Court Allows Concurrent Filings for Religious Workers
The U.S. District Court for the Western District of Washington recently ruled, in Ruiz-Diaz v. United States, that a U.S. Citizenship and Immigration Services (USCIS) regulation is “unreasonable and impermissible.” The challenged regulation, 8 CFR § 245.2(a)(2)(i)(B), permits some people to file a visa petition and an application for adjustment of status concurrently while requiring others, including religious workers, to wait until USCIS has approved the employer’s visa petition before filing their application for adjustment of status.

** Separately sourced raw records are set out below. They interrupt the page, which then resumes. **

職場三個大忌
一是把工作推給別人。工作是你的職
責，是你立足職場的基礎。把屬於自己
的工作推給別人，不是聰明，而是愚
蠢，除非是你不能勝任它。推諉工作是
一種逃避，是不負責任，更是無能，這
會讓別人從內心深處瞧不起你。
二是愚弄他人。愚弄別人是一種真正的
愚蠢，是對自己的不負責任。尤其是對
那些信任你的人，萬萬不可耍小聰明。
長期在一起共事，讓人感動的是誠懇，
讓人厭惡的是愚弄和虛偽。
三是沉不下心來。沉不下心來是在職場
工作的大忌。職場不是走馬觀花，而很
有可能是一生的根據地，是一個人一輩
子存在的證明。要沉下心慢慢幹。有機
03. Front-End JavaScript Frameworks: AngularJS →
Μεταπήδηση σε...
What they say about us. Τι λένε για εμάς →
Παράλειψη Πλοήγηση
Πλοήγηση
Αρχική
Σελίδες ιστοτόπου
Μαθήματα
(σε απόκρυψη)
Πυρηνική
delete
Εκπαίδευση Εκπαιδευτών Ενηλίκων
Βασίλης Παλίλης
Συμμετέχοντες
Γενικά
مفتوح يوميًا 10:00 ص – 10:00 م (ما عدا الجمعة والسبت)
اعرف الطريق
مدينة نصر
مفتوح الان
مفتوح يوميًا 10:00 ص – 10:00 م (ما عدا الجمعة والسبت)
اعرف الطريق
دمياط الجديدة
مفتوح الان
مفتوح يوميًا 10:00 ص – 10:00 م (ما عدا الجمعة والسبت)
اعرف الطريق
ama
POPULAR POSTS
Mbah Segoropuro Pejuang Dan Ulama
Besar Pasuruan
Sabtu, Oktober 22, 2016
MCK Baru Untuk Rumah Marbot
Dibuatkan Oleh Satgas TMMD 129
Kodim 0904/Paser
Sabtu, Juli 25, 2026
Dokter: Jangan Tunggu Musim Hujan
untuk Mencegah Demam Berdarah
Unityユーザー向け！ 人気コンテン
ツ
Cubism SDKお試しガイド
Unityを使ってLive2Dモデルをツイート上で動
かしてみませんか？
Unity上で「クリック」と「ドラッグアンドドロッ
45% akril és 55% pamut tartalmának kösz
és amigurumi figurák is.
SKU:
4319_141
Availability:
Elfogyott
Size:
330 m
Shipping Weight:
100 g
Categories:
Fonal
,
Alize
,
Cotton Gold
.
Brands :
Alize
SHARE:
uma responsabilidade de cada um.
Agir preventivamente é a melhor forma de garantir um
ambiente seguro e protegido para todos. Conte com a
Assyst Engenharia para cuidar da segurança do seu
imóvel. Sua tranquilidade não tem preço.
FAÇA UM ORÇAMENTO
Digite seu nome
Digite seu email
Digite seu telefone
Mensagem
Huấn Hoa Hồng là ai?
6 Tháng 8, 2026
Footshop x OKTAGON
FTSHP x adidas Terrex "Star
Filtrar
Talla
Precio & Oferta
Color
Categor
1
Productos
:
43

The court found that “the Attorney General does not have discretion to choose who is eligible to apply for adjustment of status (that determination having been made by Congress), to interpret the same statutory provision in different ways depending on the classification of the applicant, or to waive a statutory requirement. Defendants may not, therefore, reject or refuse to accept plaintiffs’ applications for adjustment of status based on the regulation barring religious workers from concurrent filing.”
The court did not evaluate the constitutionality of the regulation or its validity under the Religious Freedom Restoration Act.
Ruiz-Diaz potentially provides religious workers who have filed I-360 petitions with the ability to concurrently file adjustment of status applications. This would allow religious workers whose underlying R visa status is expiring (the R is valid for five years) to remain in the U.S. as adjustment of status applicants. At present, the I-360 approval process is lengthy, after which point the religious worker can file an adjustment application, due to the need to conduct a site investigation on each filing.